Engaging the Five-Fold Path: Community
When I first read IU’s strategic plan, I kept returning to the term community of scholars. For me, it was an expectation, a hope, an aspiration. I found myself “dropping” those three words at meetings and in conversations with colleagues. Sometimes, it was a way to remind us why we did the work we did. At other times, it was to challenge us to live up to this idea of community. And, it was a way to help us not feel isolated.
The place where I come from, community means to be in unity with a group of people who are committed to intentionally communing in ways that support our individual and group choices for living and thriving. Sem/sans judgement of each other, and without treating our relationships as transactions. While we may have common goals, we don’t always have to agree on everything.
Community of scholars. The words are an invitation to answer the questions below. Whether or not you have the community you desire right now, I invite you to also reflect on and answer these questions.
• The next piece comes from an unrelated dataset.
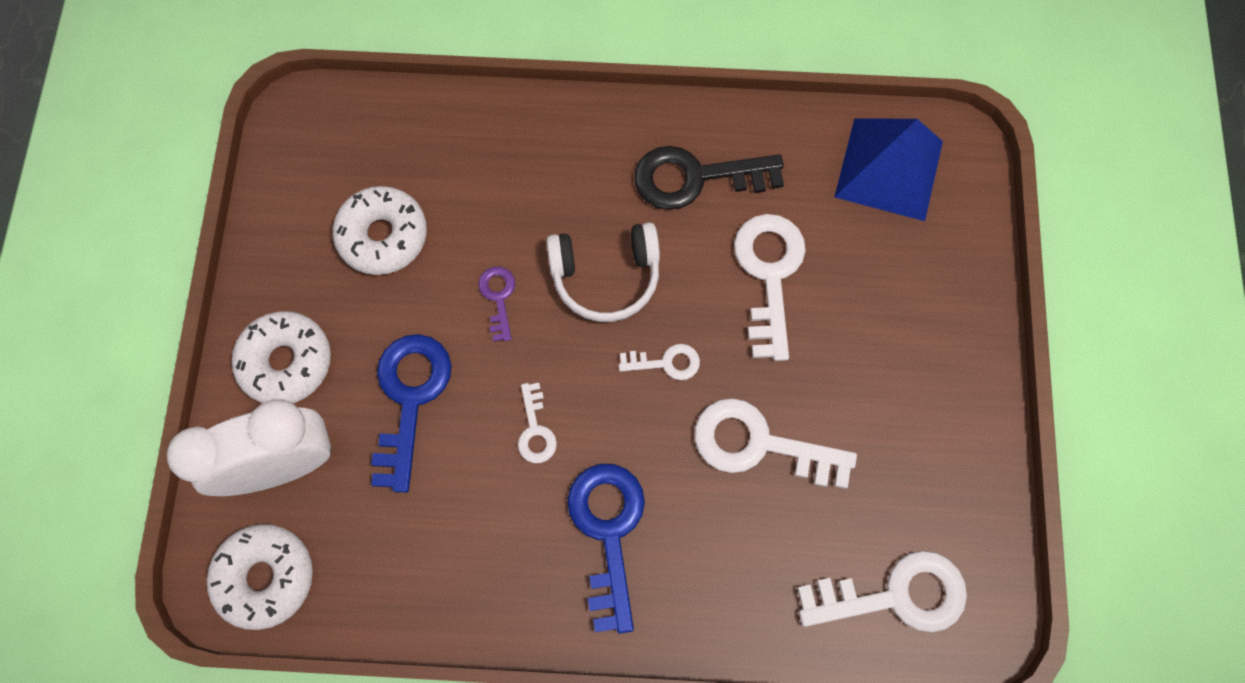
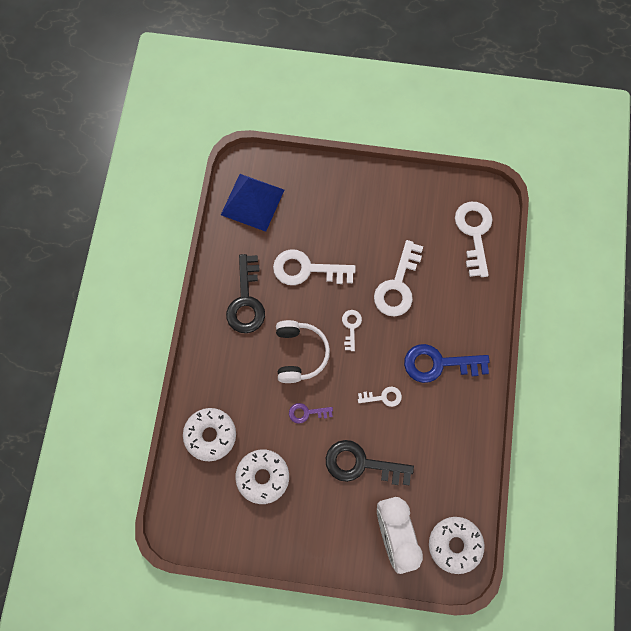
camera: 85 degrees left, 0 degrees up
white donut [232,311,331,403] -> white donut moved to [183,408,236,461]
blue key [371,334,452,493] -> black key [326,440,414,485]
- What makes my primary community outside IU thrive?
- Notice that I wrote “primary community” to highlight that we are each part of multiple communities. This question invites us to identify a community that is foundational in our lives. This may be family, church, or a group of life-long friends. Your response will provide you with insight into what you are trying to re/create at IU.
- What are some elements of this community that I need/want in my academic community?
- Communities are comprised of different relationships, and each relationship has its own character. This question invites us to define what is essential and/or non-negotiable for us. Some important elements of any relationship include trust and respect. But, they may also include joy and compassion.
- In addition to my academic community, what other types of communities do I want and why?
- We need different types of communities. In the same way that we identify what aspects of our selves mentoring relationships serve, this question invites us to name what parts of ourselves that we need/want to nurture. For example, if you are a parent, would it benefit you to have a community of other parents? Do you like movies? Would being part of a fraternity or sorority, or professional association deepen your cultural connections?
- What aspects of my life do these communities support?
- This question invites us to reflect on the intersections between your life (e.g., family, friends, work) and the people in it. Your response may also let you know if it is time to rest with/from your community, retreat from it, or to find ways to rejuvenate it.
- So, what next?
- Based on your responses, identify at least one person with whom you’d like to be in community. Perhaps it is someone in a writing group or someone who has attended similar events as you. Did their comments interest you? Are you comfortable reaching out to them? If so, send them an email. Or the next time you are in at an event together, ask if they would like to meet to learn more about each other’s works or ideas. If you are not comfortable doing this, ask a colleague, peer, mutual friend, or mentor to introduce you to one another. Commit to at least one meeting and decide from there how you want to move forward.
We all want to be with people and in spaces that welcome us by seeing who we are and inviting us to not be anything different. At the same time, they challenge us to do more than we imagined. By reflecting on what types of communities we need and want – and why – it is possible to get the support we need to thrive in any place.